/VobSub2SRT

Converts VobSub subtitles (.idx/.srt format) into .srt subtitles.

Primary LanguageCGNU General Public License v3.0GPL-3.0

VobSub2SRT

VobSub2SRT is a simple command line program to convert .idx / .sub subtitles into .srt text subtitles by using OCR. It is based on code from the MPlayer project - a really really great movie player. Some minor parts are copied from ffmpeg/avutil headers. Tesseract is used as OCR software.

VobSub2Srt is released under the GPL3+ license. The MPlayer code included is GPL2+ licensed.

The quality of the OCR depends on the text in the subtitles. Currently the code inverts and makes the images black and white only. Filters and scaling options are being looked at to improve the OCR. Mistakes in the .srt files can be corrected with a text editor or a special subtitle editor.

Building

Tesseract and must be installed to build, the data files for the languages you want to use should also be installed. VobSub2Srt uses cmake so it must be installed to properly build the project. A recent version of gcc or clang will also be necessary to compile the project.

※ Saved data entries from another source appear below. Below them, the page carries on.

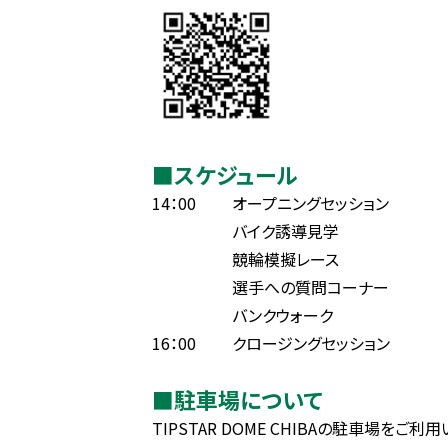
■スケジュール
14：00 オープニングセッション
バイク誘導見学
競輪模擬レース
選手への質問コーナー
バンクウォーク
16：00 クロージングセッション
■駐車場について
TIPSTAR DOME CHIBAの駐車場をご利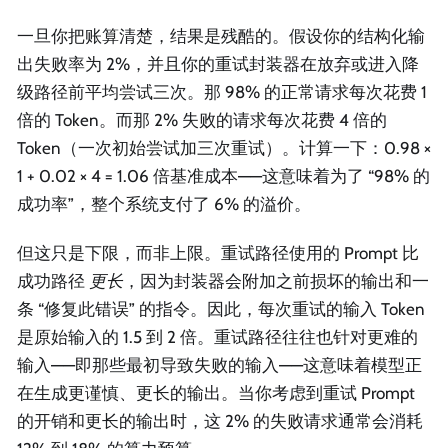
一旦你把账算清楚，结果是残酷的。假设你的结构化输
出失败率为 2%，并且你的重试封装器在放弃或进入降
级路径前平均尝试三次。那 98% 的正常请求每次花费 1
倍的 Token。而那 2% 失败的请求每次花费 4 倍的
Token（一次初始尝试加三次重试）。计算一下：0.98 ×
1 + 0.02 × 4 = 1.06 倍基准成本——这意味着为了 “98% 的
成功率”，整个系统支付了 6% 的溢价。
但这只是下限，而非上限。重试路径使用的 Prompt 比
成功路径
更长
，因为封装器会附加之前损坏的输出和一
条 “修复此错误” 的指令。因此，每次重试的输入 Token
是原始输入的 1.5 到 2 倍。重试路径往往也针对更难的
输入——即那些最初导致失败的输入——这意味着模型正
在生成更谨慎、更长的输出。当你考虑到重试 Prompt
的开销和更长的输出时，这 2% 的失败请求通常会消耗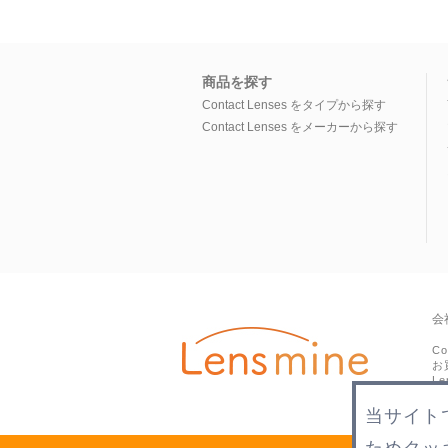
商品を探す
Contact Lenses をタイプから探す
Contact Lenses をメーカーから探す
会
C
お
L
当サイト
ためクッ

On a Debian based system the following should install everything needed to build.

sudo apt-get install libtiff5-dev libtesseract-dev tesseract-ocr-eng build-essential cmake pkg-config

Once all of the build requirements have been satisfied VobSub2Srt can be built using the following.

./configure
make -j4

To install the project on the current system run the following command.

sudo make install

The program will be installed to /usr/local/bin.

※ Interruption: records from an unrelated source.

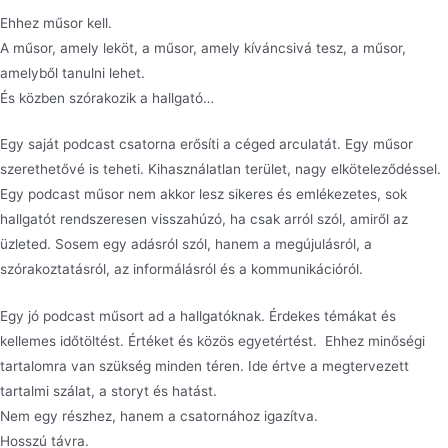
Ehhez műsor kell.
A műsor, amely leköt, a műsor, amely kíváncsivá tesz, a műsor,
amelyből tanulni lehet.
És közben szórakozik a hallgató…
Egy saját podcast csatorna erősíti a céged arculatát. Egy műsor
szerethetővé is teheti. Kihasználatlan terület, nagy elköteleződéssel.
Egy podcast műsor nem akkor lesz sikeres és emlékezetes, sok
hallgatót rendszeresen visszahúzó, ha csak arról szól, amiről az
üzleted. Sosem egy adásról szól, hanem a megújulásról, a
szórakoztatásról, az informálásról és a kommunikációról.
Egy jó podcast műsort ad a hallgatóknak. Érdekes témákat és
kellemes időtöltést. Értéket és közös egyetértést. Ehhez minőségi
tartalomra van szükség minden téren. Ide értve a megtervezett
tartalmi szálat, a storyt és hatást.
Nem egy részhez, hanem a csatornához igazítva.
Hosszú távra.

To uninstall VobSub2Srt run the following command.

sudo make uninstall

Usage

VobSub2Srt converts subtitles in VobSub (.idx / .sub) format into subtitles in SubRip (.srt) format. VobSub subtitles consist of two or three files called Filename.idx, Filename.sub, and an optional Filename.ifo. To convert subtitles simply call:

vobsub2srt Filename

with Filename being the file name of the subtitle files WITHOUT the extension (.idx / .sub). VobSub2Srt writes the converted subtitles to a file called Filename.srt.

If a subtitle file contains more than one language use the --lang parameter to set the correct language. Use the --langlist parameter to find out about the languages in the file. For some languages the tesseract language needs to be manually set (e.g., chi_tra/chi_sim for traditional or simplified chinese characters). Use the --tesseract-lang parameter to manually set the tesseract language, in most cases this should be autodetected.

To dump the subtitles as images (e.g. to check for correct OCR) pass the --dump-images parameter.

Use --help or read the manpage to get more information about the options of VobSub2Srt.